• **Problem 1**:
Quote the passage on cirrus clouds below word for word, from "Unlike typical wispy" up to and including "than cooler ).".
• **Problem 2**:
Extend the blog post on the climate effects of cirrus clouds, picking up right after its final sentence.

Total Pageviews

Saturday, April 6, 2019

The climate effects of those mysterious cirrus clouds

Richard Lindzen, PhD
MIT Professor 
of Meteorology, emeritus, 
has studied this subject.

High level cirrus clouds 
have a greenhouse effect 
comparable to water vapor.

"Spissatus clouds" 
are the highest clouds 
in the atmosphere.

They form in the higher tropopause, 
where most of the water vapor 
freezes out, or even in the 
lower stratosphere. 

The tropopause separates 
the troposphere from 
the stratosphere. 

Unlike typical wispy cirrus clouds,
Spissatus clouds are dense 
and opaque, blocking sunlight. 

They are formed at the tropopause 
because that's where a thermal 
inversion occurs 
( the air starts being 
warmer with increasing altitude,
rather than cooler ).

( Warming of the even higher 
stratosphere, with increasing altitude, 
is from ozone created from 
oxygen by ultraviolet sunlight.

• **Exercise data**:
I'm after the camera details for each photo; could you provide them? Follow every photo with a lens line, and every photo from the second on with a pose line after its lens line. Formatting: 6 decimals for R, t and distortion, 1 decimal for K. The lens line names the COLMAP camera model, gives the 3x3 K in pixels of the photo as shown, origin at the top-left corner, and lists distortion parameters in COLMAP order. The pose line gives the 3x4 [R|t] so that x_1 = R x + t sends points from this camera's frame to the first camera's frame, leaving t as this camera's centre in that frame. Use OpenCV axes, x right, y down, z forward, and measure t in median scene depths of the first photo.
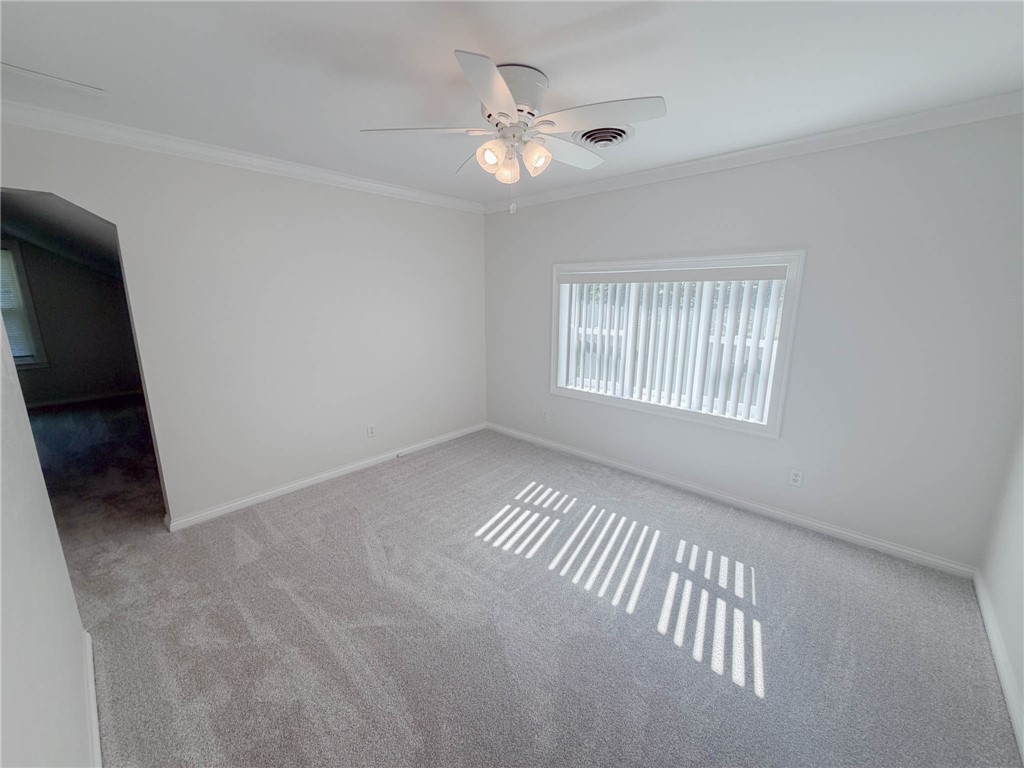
lens RADIAL K [[407.8, 0, 509.4], [0, 407.8, 383.6], [0, 0, 1]] dist [0.000196, 0.000146]
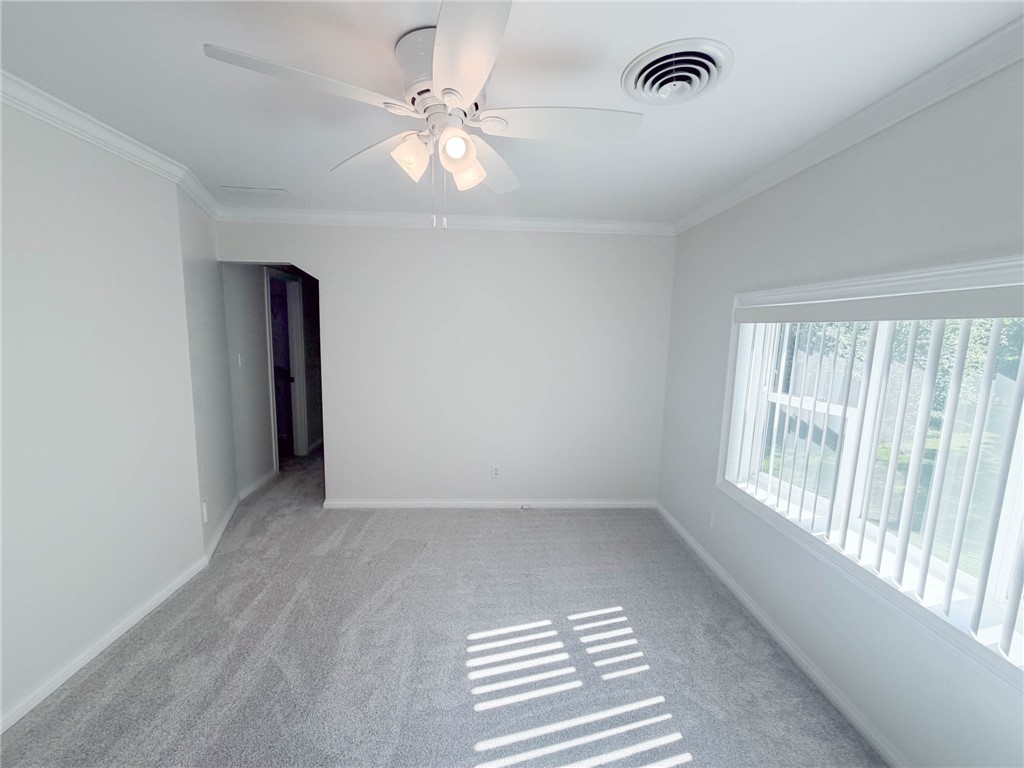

• **Expected answer 1**:
Unlike typical wispy cirrus clouds,
Spissatus clouds are dense 
and opaque, blocking sunlight. 

They are formed at the tropopause 
because that's where a thermal 
inversion occurs 
( the air starts being 
warmer with increasing altitude,
rather than cooler ).

• **Expected answer 2**:
Ozone is not an important 
greenhouse gas 
below the stratosphere. )




Lindzen has written about 
the “iris hypothesis.”: 
  Increasing temperatures
in the tropics, particularly 
increasing sea surface 
temperatures 
( seas are 75% of the tropics ), 
reduce cirrus clouds, 
reducing the 
greenhouse effect 
of those clouds. 

But the UN Intergovernmental Panel 
on Climate Change (IPCC) 
ignores the influence of cirrus clouds. 

The IPCC's Technical Summary of the 
Fifth Assessment Report (AR5, 2013) 
gives the “Components of Radiative 
Forcing.” 

Aerosol – Cloud is given as 
having a cooling effect. 

There is no mention of the 
greenhouse influence from clouds.

But campers in the desert at night 
are sometimes surprised to find 
out it gets much colder at night than 
a non-desert place with the same
altitude and latitude.

That's because of the water vapor 
in clouds, and general humidity, 
outside of desert areas, has a 
greenhouse effect, slowing 
Earth's cooling at night.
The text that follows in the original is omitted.